• **La tarea**
Redacta la continuación del texto sobre la política y el año electoral, empezando justo después de su última frase.

• **Fragmento para leer**
------------
El artículo del universal, fatal... Soso hasta la médula. Éste, bueno, ni qué decir... La política es lo que es, y aquí y en cualquier lugar el dinero, el poder y las ambiciones (por mí, sinceramente incomprendidas) le marcan sin mesura otra que la debil democracia en la que unas u otras naciones basan su convivencia. Inestimablemente el republicanismo agoniza, y la democracia -quizás como La Madrid apunta- es una pasarela. No sé qué opinar.
¿Mi visión del año electoral? ¡En buena hora me he vuelto casi casi brujo de Catemaco! Pero, po's, yo que puedo decir. Mi corazón no late ni a la izquierda ni a la derecha -mucho me alegro de que lata aún-, y ni siquiera sé ya si hay izquierdas o derechas en esta maraña de personalismos y arrogancias. Votaré, y lo haré por Calderón, pero es una visión romántico-académica que me insta a denostar a la centro-izquierda autoritaria y populista, y esperar que la centro-derecha continúe con las recetas de desarrollo que mi escuelita del pensamiento ha desarrollado en los últimso años (y en las que hoy trabajo). Los otros, los pequeños partidos, sólo son arpías, esfinges despiadadas que se alimentan de las carnes disponibles del erario, o de sus egos. no lo sé.
------------
Datos recopilados
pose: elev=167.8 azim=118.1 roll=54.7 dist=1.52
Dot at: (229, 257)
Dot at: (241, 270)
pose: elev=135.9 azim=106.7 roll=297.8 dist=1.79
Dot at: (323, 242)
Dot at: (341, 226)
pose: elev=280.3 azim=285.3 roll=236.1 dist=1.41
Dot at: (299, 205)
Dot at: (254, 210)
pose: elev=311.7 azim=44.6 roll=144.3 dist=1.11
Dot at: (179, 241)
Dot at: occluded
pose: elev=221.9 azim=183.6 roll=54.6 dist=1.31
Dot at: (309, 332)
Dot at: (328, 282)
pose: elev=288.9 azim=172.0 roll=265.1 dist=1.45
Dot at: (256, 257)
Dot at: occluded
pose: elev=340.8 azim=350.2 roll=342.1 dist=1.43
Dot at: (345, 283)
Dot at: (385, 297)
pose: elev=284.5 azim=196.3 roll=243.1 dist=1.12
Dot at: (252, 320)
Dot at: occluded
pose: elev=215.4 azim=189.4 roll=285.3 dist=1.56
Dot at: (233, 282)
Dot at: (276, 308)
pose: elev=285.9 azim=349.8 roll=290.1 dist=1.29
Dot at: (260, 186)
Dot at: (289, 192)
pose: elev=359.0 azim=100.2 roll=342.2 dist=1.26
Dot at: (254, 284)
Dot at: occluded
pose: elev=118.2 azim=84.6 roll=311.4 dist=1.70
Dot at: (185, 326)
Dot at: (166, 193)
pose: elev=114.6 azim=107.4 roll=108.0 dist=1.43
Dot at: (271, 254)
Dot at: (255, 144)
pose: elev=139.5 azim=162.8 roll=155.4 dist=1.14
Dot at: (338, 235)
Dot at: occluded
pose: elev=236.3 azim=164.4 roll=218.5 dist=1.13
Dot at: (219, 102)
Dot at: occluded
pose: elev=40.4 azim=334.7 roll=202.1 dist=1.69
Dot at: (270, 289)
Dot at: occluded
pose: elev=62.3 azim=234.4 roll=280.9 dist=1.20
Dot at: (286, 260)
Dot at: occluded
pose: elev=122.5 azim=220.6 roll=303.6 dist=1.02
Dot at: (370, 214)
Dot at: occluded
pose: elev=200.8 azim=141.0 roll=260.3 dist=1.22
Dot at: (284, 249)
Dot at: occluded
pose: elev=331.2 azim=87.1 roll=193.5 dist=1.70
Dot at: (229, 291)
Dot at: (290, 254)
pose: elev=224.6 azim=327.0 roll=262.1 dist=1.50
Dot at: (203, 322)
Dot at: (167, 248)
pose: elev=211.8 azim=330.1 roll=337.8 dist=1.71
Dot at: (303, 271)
------------
• **Resultado del ejercicio**
Lo siento por Patricia Mercado, pero su discurso ya se allegó de los que se podía allegar, y es hora de dejar que ese discurso muera en esta patria de Óoorales y Libros Vaqueros.
Mi visión, pues, es pesimista. Llegue quien llegue preferiré migrar. (Sueño guajiro..., más producto de la desesperación que del cálculo racional:) Algún galán me conseguiré en España, Inglaterra, Canadá, o donde quiera que me concedan ciudadanía o simplemente una visa de gran duración por un matrimonio con otro hombre. Habrá que aprovechar las ventajas que nuestros pueblos sub-desarrollados les han permitido disfrutar a las clases medias de tantos otros países.